La crise des déchets s’est aggravée dimanche à Beyrouth où des affrontements ont à nouveau éclaté entre la police et des manifestants, faisant plus de 70 blessés et accentuant la pression sur un gouvernement libanais paralysé par de profondes divisions.
Au lendemain de heurts ayant fait au moins 16 blessés, de nouvelles violences ont eu lieu en fin de journée lors d’un rassemblement dénonçant l’impéritie du gouvernement à trouver une issue à la crise des ordures ménagères qui envahissent les rues depuis des semaines.
Selon le secrétaire général de la Croix-Rouge, Georges Kétané, 43 manifestants ont été hospitalisés pour suffocation ou fractures. Deux cents autres ont été incommodés et pris en charge sur place.
Par ailleurs, 30 membres des forces de l’ordre ont été blessés, dont un grièvement, selon une source de sécurité.
Les échauffourées se poursuivaient vers 20 h, mais avec moins d’intensité.
Le rassemblement était de nouveau organisé à l’appel du mouvement citoyen « Vous puez », qui s’est désolidarisé des heurts et a insisté sur le caractère pacifique de la protestation.
Les violences, dans l’élégant centre de Beyrouth, ont été déclenchées par quelque 200 jeunes, dont certains avaient le visage couvert. Ils ont jeté des projectiles — pierres et bouteilles remplies de sable — sur les forces de l’ordre et tenté de retirer les barbelés derrière lesquels étaient massés les policiers. Certains ont mis le feu à une moto et essayé de constituer une mini-barricade avec des tables et panneaux en bois.

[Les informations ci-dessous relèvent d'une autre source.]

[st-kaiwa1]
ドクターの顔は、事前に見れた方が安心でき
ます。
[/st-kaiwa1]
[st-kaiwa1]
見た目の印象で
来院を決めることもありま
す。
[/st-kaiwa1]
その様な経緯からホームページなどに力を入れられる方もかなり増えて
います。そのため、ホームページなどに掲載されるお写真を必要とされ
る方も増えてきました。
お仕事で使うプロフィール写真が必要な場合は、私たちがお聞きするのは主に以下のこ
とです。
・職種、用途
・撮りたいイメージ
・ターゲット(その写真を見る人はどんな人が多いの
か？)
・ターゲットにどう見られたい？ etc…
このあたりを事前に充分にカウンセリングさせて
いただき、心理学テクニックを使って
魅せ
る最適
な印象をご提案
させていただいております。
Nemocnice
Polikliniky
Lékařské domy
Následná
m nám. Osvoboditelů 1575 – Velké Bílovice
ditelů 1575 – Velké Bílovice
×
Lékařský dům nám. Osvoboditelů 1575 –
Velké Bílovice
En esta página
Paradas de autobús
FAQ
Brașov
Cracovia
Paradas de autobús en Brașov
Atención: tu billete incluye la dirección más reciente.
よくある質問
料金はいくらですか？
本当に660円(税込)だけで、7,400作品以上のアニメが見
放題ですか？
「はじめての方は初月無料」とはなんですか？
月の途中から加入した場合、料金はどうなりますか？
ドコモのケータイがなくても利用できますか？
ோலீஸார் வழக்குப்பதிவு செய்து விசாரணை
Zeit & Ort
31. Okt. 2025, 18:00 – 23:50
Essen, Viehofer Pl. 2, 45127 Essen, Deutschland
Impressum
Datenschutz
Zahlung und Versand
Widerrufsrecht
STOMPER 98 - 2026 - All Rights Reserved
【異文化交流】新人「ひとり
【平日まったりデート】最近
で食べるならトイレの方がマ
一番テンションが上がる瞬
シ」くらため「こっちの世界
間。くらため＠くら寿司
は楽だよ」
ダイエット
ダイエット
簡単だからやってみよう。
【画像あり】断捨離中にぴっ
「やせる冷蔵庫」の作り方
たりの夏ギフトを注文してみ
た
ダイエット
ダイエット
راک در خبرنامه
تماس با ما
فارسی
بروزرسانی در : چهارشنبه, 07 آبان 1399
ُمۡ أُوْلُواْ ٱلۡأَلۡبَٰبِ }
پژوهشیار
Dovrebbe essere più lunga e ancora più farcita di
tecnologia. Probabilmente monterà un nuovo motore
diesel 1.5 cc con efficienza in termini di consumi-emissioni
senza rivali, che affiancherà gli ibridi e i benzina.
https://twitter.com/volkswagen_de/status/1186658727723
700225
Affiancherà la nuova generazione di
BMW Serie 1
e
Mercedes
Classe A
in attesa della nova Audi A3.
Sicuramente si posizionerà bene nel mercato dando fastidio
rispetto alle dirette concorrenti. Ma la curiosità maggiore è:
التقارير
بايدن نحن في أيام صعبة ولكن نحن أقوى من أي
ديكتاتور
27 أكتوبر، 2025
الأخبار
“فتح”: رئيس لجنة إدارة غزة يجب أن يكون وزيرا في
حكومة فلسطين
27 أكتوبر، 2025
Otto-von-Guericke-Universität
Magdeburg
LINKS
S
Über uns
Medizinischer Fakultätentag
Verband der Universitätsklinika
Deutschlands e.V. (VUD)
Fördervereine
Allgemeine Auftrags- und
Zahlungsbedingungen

La police a alors fait usage de canons à eau et de gaz lacrymogènes. Des tirs ont également été entendus.
Droit à la propreté
« Nous n’avons rien à faire avec ce groupe et cette violence », a affirmé à l’AFP un porte-parole du collectif « Vous puez », Joey Ayoub.
Dans l’après-midi, des milliers de personnes, des jeunes en majorité, s’étaient réunies dans une atmosphère bon enfant près du Sérail, le siège du premier ministre. Des gens de tous milieux et de toutes confessions, fustigeant l’incompétence du gouvernement, scandaient notamment « Liberté » ou « Le peuple veut la chute du régime », mot d’ordre associé aux manifestations du début de la révolution en Syrie en 2011.
« Nos parents se sont fait la guerre, mais ici nous sommes des Libanais, chrétiens et musulmans, manifestant tous ensemble pacifiquement pour demander nos droits », a déclaré à l’AFP Alexandra al-Hajj, 20 ans.
Les ministres doivent « régler le problème des déchets, de l’eau, de l’électricité. Ce sont nos droits élémentaires », réclamait Gemma Souleimane, une mère de famille de 40 ans d’Abra (sud).
En première ligne dans cette crise, le premier ministre, Tammam Salam, avait appelé, plus tôt dimanche, au calme et tendu la main aux manifestants. « Je suis disposé à vous écouter et à m’asseoir avec vous », avait-il lancé lors d’une conférence de presse.
M. Salam a reconnu que le problème des ordures était la goutte d’eau ayant fait déborder la colère de l’opinion. « Mais la question est beaucoup plus importante que cette goutte d’eau. C’est la question des ordures politiques dans ce pays », a lancé le premier ministre, considéré comme un modéré adepte du compromis.
Il a appelé le Conseil des ministres à se réunir rapidement pour trouver une solution à la crise, dénonçant les divisions politiques paralysant les institutions.
M. Salam a par ailleurs estimé qu’une « force excessive contre la société civile et contre le peuple » avait été employée pour disperser la manifestation de samedi et souhaité que les responsables soient « punis ».
« Notre demande la plus urgente est que les policiers et les soldats rendent des comptes », avait affirmé pour sa part M. Ayoub.
Samedi soir, la manifestation avait dégénéré quand un groupe de protestataires avait lancé des projectiles sur les forces de sécurité qui avaient fait usage de grenades lacrymogènes et de canons à eau.
Sur des vidéos postées par des manifestants, on voit des membres des forces de sécurité tirer en l’air et battre des protestataires.
Crise gouvernementale
Pour la première fois depuis la fin de la guerre civile (1975-1990), le Liban est sans chef de l’État depuis plus d’un an. Le Parlement est paralysé par les divisions, elles-mêmes exacerbées par les dissensions sur la guerre en Syrie.
Le pays est écartelé entre la coalition menée par le puissant Hezbollah chiite et soutenue par Damas et Téhéran, et celle dirigée par l’ex-Premier ministre sunnite Saad Hariri, appuyée par les États-Unis et l’Arabie saoudite.